From the input side, we know that V1 = -R2 / R1 * Vin.

So

-R2/R1*Vin = (xRp + R3) / (Rp + R3) * Vout.

or Vout / Vin = - (R2/R1) * (Rp + R3) / (xRp + R3).

The correct value will be fairly close to that.

One easy way to check is to set x=0, making this a typical inverting amp, and its gain = -R2/R1 -> consistent with that approach above.

It also points out why R3 is needed.

#### CNC682

Joined Jan 23, 2015
27
I can see that with R3, x=0 is not equal to -R2/R1. Adding a resistor in series with a pot prevents gain tending to A.

If, Vout / Vin = - (R2/R1) * (Rp + R3) / (xRp + R3)
when x=0 Vo/Vin=-110

For the other two values of x
when x=0.3 Vo/Vin=-27.5
when x =0.4 Vo/Vin=-22

#### CNC682

Joined Jan 23, 2015
27
One way to avoid doing the full nodal analysis is to employ a Thevenin equivalent as suggested by the diagram below.
View attachment 100131
How would you represent the load resistor?

#### The Electrician

Joined Oct 9, 2007
2,936
I can see that with R3, x=0 is not equal to -R2/R1. Adding a resistor in series with a pot prevents gain tending to A.

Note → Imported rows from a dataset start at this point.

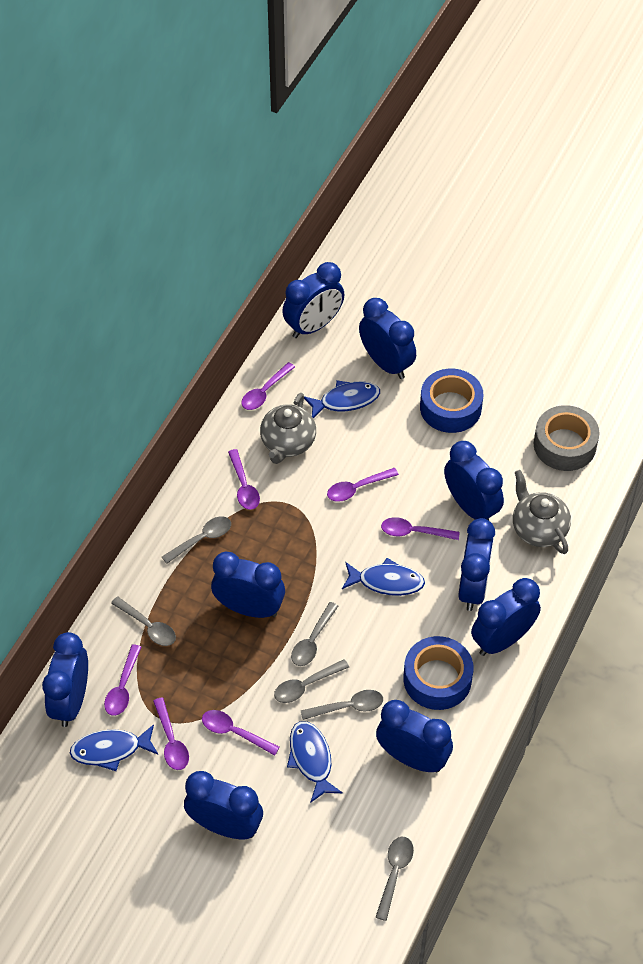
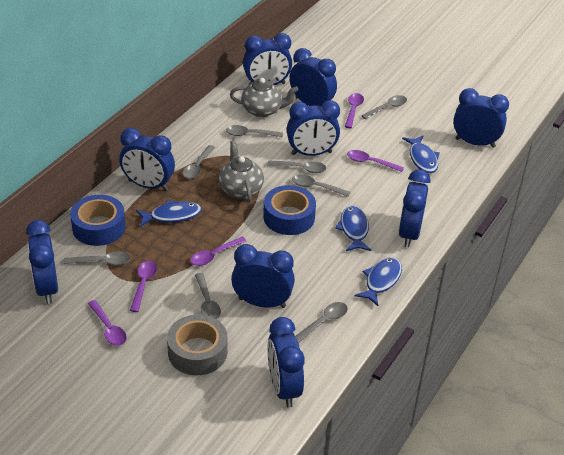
grey spoon: 6 -> 8
purple spoon: 7 -> 5

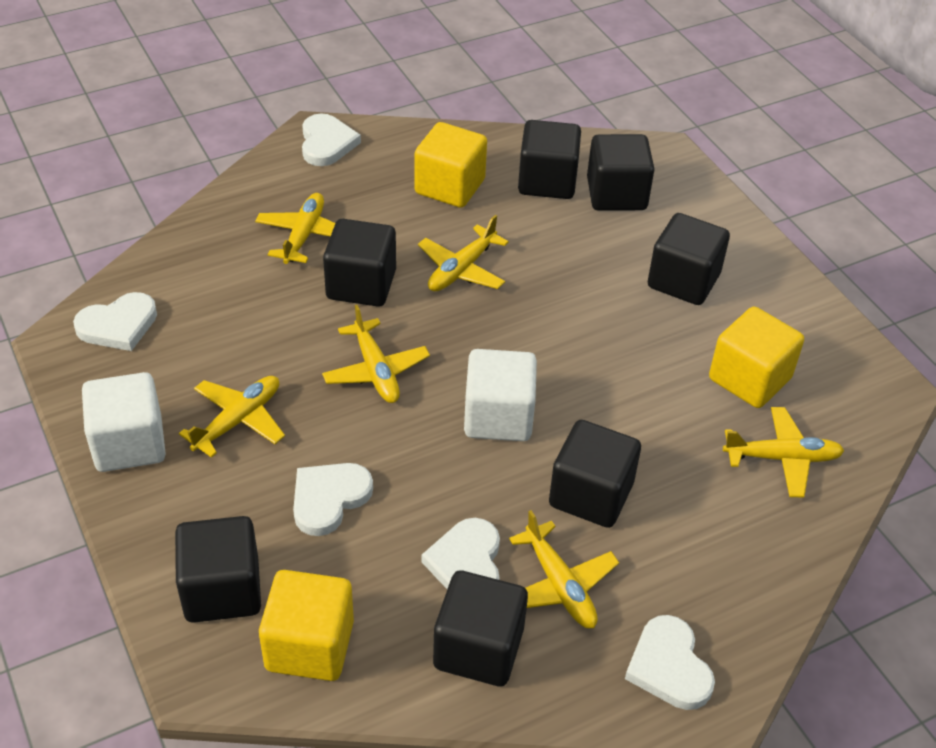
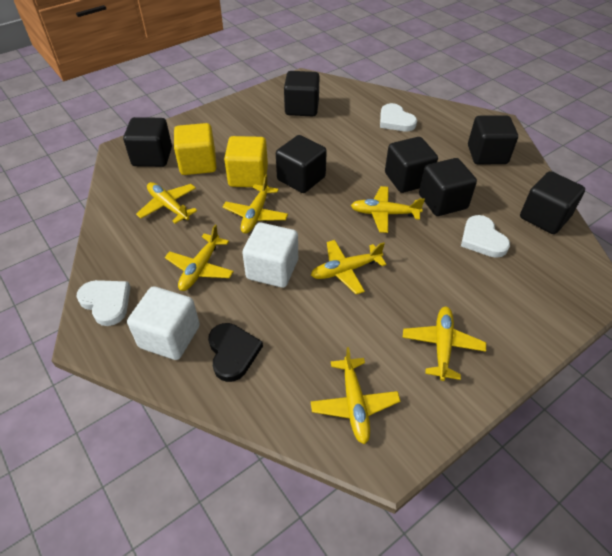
black heart: 0 -> 1
white heart: 5 -> 3
yellow cube: 3 -> 2
yellow plane: 6 -> 7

If, Vout / Vin = - (R2/R1) * (Rp + R3) / (xRp + R3)
when x=0 Vo/Vin=-110

For the other two values of x
when x=0.3 Vo/Vin=-27.5
when x =0.4 Vo/Vin=-22
You do realize that these Vo/Vin values are only approximately correct, don't you? As dannyf said "The correct value will be fairly close to that."